THE TASK :: Only those lines from the one with "207 181 258" through the last line of the material belong in the answer, each repeated exactly.

WORKING DATA ::
_ _ _

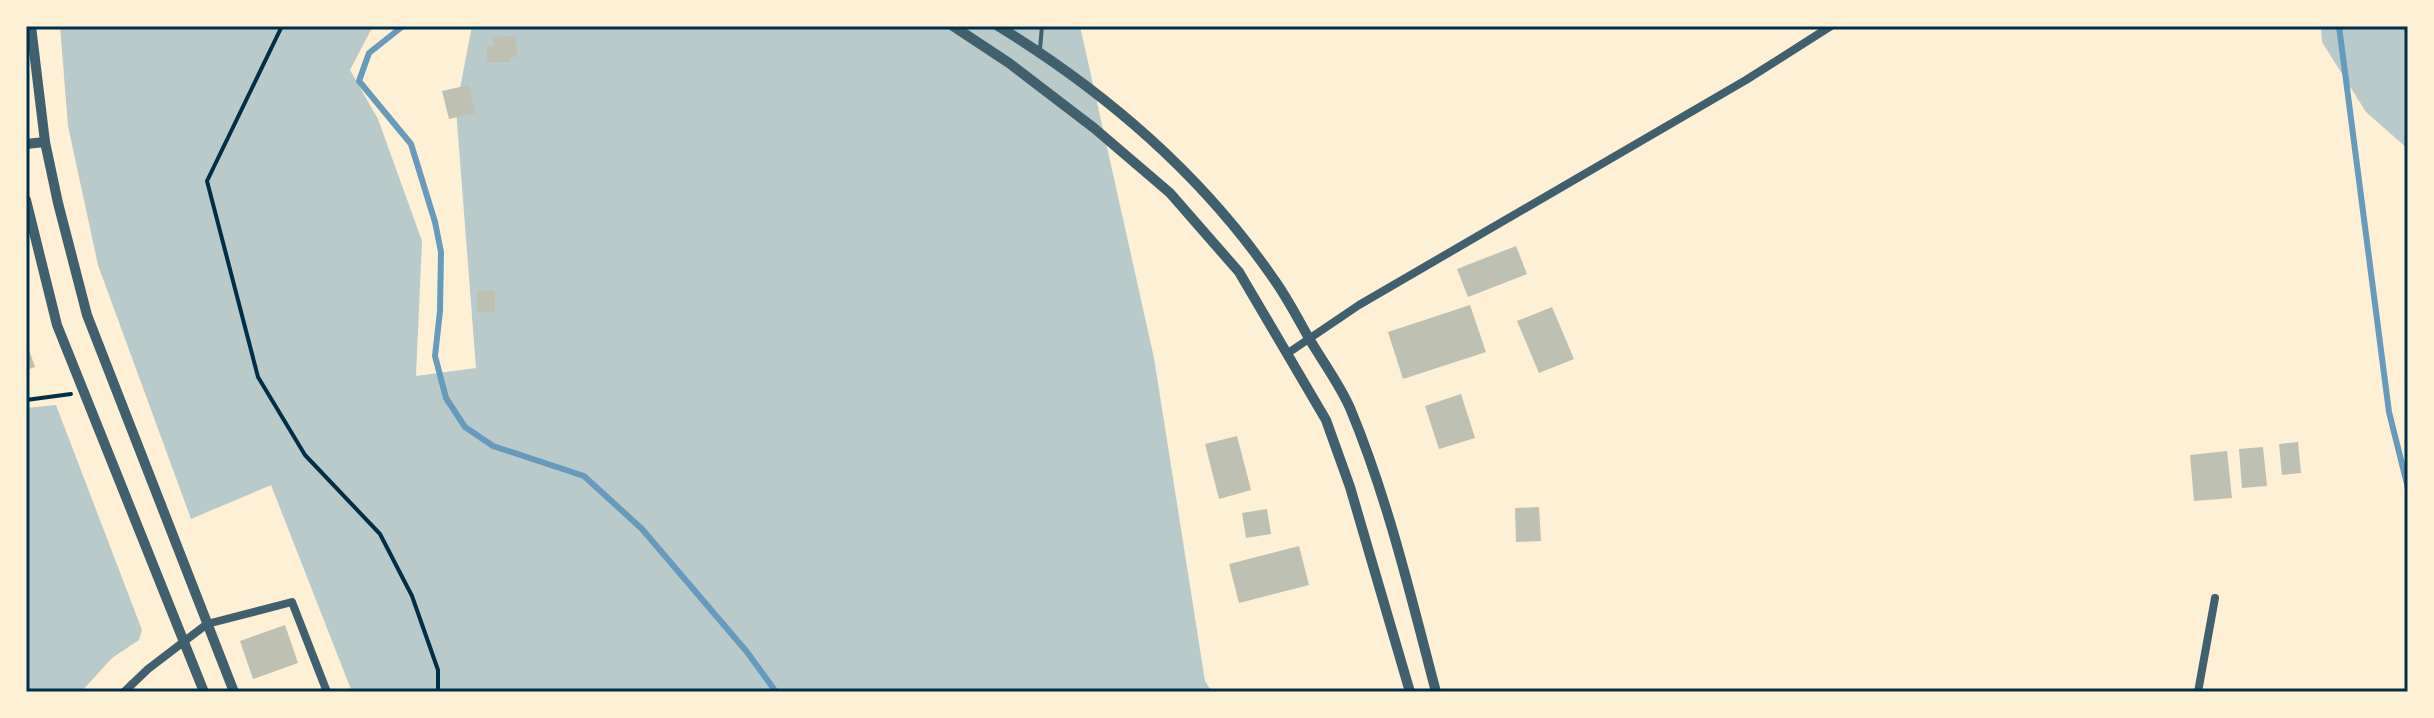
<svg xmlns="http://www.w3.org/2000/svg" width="2434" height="718" font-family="Karla,sans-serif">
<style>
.green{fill:#b9caca}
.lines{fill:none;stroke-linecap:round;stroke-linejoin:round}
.stream{stroke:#669bbc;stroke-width:6}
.building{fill:#bec0b2}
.path{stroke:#003049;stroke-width:4}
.service{stroke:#3f606c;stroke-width:4}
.minor{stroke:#3f606c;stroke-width:8}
.tertiary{stroke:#3f606c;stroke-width:10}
.neatline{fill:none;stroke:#003049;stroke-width:3}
</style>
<rect width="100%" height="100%" fill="#fdf0d5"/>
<g class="green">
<path d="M60 26H373L350 70 378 119 422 241 416 376 476 368 456 109 472 26H1080L1154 358 1205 681 1212 692H352L271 485 191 519 98 265 68 126Z"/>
<path d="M2321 26H2408V149L2366 112 2322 42Z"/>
<path d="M56 405 142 630 139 640 112 658 81 692H26V408Z"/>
</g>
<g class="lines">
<g class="stream">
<path d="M403 26 369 53 359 81 411 144 435 222 441 252 440 311 435 356 446 398 465 427 493 446 584 476 642 529 747 652 776 692"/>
<path d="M2339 26 2389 412 2408 488"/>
</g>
</g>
<g class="building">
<path d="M516 36 517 57H510V62H487V46H494L493 37Z"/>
<path d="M469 85 475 113 449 119 442 91Z"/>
<path d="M1516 246 1527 274 1468 297 1457 269Z"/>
<path d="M495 290V312H477V291Z"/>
<path d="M1470 305 1486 352 1403 379 1388 332Z"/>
<path d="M1552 307 1574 359 1539 373 1517 321Z"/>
<path d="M26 341 35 367 26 370Z"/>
<path d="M1461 394 1475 438 1439 449 1425 406Z"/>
<path d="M1237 436 1251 490 1219 499 1205 444Z"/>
<path d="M2298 442 2301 473 2282 475 2279 444Z"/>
<path d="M2263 447 2267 486 2242 488 2239 449Z"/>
<path d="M2227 451 2232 498 2194 501 2190 455Z"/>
<path d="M1539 507 1541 541 1516 542 1515 508Z"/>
<path d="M1267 509 1271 534 1246 538 1242 513Z"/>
<path d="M1299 546 1309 585 1239 603 1229 564Z"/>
<path d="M285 625 298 663 253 679 240 641Z"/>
</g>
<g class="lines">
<g class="path">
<path d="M282 26 207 181 258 377 305 455 380 534 412 596 438 670V692"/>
<path d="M26 400 71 394"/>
</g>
<path class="service" d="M1040 49 1042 26"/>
<g class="minor">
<path d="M1288 353 1359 305 1746 80 1831 26"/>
<path d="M124 692 148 669 207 624 292 602 327 692"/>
<path d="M2198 692 2215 598"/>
</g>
<g class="tertiary">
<path d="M31 26 45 142 58 203 87 315 234 692"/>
<path d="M953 26 1009 63 1094 128 1170 193 1239 272 1326 420 1350 487 1410 692"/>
<path d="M998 26C1104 91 1202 175 1273 278 1287 297 1298 319 1310 340 1323 362 1340 385 1350 408 1388 499 1411 597 1436 692"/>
<path d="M26 144 45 142"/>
<path d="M26 200 57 325 204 692"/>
</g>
</g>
<rect width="2434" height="718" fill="none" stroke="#fdf0d5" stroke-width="56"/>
<rect x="28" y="28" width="2378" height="662" class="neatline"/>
</svg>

_ _ _

OUTPUT OF THE EXERCISE ::
<path d="M282 26 207 181 258 377 305 455 380 534 412 596 438 670V692"/>
<path d="M26 400 71 394"/>
</g>
<path class="service" d="M1040 49 1042 26"/>
<g class="minor">
<path d="M1288 353 1359 305 1746 80 1831 26"/>
<path d="M124 692 148 669 207 624 292 602 327 692"/>
<path d="M2198 692 2215 598"/>
</g>
<g class="tertiary">
<path d="M31 26 45 142 58 203 87 315 234 692"/>
<path d="M953 26 1009 63 1094 128 1170 193 1239 272 1326 420 1350 487 1410 692"/>
<path d="M998 26C1104 91 1202 175 1273 278 1287 297 1298 319 1310 340 1323 362 1340 385 1350 408 1388 499 1411 597 1436 692"/>
<path d="M26 144 45 142"/>
<path d="M26 200 57 325 204 692"/>
</g>
</g>
<rect width="2434" height="718" fill="none" stroke="#fdf0d5" stroke-width="56"/>
<rect x="28" y="28" width="2378" height="662" class="neatline"/>
</svg>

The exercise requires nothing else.